Skin cancer occurs due to the unusual growth of abnormal skin cells in the epidermis. You may have the condition if you have scaly patches, vision problems, itchiness, or a spot that will not disappear. In case you notice these symptoms, you can start by reaching out to a Mohs skin cancer surgeon Stockton. Remember, it is treatable as long as you do not wait for it to worsen.
You are probably wondering how people get this kind of cancer. In this article, you will discover that lifestyle and how you were born can make you get it below.
People With Fair Skin
One thing to remember is that you can get skin cancer regardless of your skin tone. However, people with white skin and albinism are more likely to get the disease because they have less melanin, a protective element. Its role is to absorb harmful ultraviolet (UV) rays from the sun, which then protects the cells from damage.
To reduce the risk of getting the disease from sun exposure, they should wear sunscreen. Also, they can shield themselves with umbrellas.
People Who Frequently Use Tanning Beds
Like the sun, they emit UV rays. They damage the DNA in skin cells. If they cause significant damage, they can trigger cancer cells to grow uncontrollably.
As effective as they are, it would be best to consider other tanning alternatives. Some safe methods to consider include tanning towels and airbrush makeup.
People Who Have Moles
Moles are neither dangerous nor cancerous. They help in transferring melanin to neighboring cells. They only become problematic when UV rays damage their DNA. When that happens, they trigger the cancerous growth of melanocytes which cause skin cancer.

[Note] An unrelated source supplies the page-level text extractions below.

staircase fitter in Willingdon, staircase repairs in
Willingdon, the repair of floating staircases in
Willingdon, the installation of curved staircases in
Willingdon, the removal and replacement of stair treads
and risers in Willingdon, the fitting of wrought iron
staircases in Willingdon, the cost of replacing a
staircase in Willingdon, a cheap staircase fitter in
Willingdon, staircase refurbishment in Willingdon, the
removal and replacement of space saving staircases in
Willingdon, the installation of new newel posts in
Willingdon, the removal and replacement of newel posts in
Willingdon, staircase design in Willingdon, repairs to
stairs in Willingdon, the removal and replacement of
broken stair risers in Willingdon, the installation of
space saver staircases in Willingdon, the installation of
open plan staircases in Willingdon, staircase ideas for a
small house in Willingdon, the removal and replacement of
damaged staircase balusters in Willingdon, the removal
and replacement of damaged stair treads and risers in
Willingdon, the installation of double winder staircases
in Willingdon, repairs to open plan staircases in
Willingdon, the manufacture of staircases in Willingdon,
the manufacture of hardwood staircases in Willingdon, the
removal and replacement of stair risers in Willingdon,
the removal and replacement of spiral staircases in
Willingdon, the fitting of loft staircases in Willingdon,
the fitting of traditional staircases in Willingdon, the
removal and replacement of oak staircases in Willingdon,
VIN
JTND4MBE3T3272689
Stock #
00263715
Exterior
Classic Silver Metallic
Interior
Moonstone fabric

The more moles you have on your body, the greater your risk of skin cancer. According to Mayo Clinic, that is likely to happen if you have at least 50 of them.

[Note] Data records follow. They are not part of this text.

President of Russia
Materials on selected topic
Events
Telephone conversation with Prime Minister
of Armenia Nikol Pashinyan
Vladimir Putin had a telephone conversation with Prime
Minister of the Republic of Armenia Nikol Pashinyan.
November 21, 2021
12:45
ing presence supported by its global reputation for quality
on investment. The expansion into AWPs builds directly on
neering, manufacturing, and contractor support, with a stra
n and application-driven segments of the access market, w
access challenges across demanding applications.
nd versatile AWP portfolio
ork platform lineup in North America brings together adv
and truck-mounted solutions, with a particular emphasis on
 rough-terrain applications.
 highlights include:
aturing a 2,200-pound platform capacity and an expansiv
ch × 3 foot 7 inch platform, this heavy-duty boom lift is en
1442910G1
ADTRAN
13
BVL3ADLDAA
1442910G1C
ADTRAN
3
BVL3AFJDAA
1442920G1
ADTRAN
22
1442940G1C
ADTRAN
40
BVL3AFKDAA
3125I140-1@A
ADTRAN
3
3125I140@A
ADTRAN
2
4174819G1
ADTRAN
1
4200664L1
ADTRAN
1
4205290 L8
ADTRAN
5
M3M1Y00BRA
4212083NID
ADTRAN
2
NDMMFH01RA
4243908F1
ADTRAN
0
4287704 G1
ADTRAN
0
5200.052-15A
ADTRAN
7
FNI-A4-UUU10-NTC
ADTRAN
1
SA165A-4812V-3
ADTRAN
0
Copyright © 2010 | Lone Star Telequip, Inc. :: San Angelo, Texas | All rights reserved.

People Born to Families With the History of the Disease
A common skin cancer disease that is inherited is melanoma. It is very lethal since it develops in the cells that produce melanin and appears in the eyes, throat, or nose.
People with melanoma usually have moles called dysplastic nevi. As a result, they will pass them on to their offspring. Compared to other moles, these are easily affected by UV radiation. They are easily distinguishable because they are flat, large, and asymmetric. People with such moles should observe their shape. In case of any change, they should see a doctor immediately.
People Who Are Always Exposed to Radiation
Certain careers force people to interact with radioactive elements like arsenic, such as in construction, nuclear power, and medical sectors. Prolonged exposure to it triggers skin lesions and pigmentation changes which can lead to skin cancer.
Such workers need to reduce the risk of exposure by wearing protective equipment such as respirators, helmets, and gloves.
If possible, you should take steps to avoid skin cancer, including those predisposed to getting it. Prevention is, after all, better than cure. If you suspect you have it, you can get rid of it by visiting a doctor.
They will perform several tests to assess the seriousness of your condition. If they want to check for it on the skin, they will consider a sentinel lymph node biopsy. As for the internal organs, a computed tomography (CT) scan will be more apt.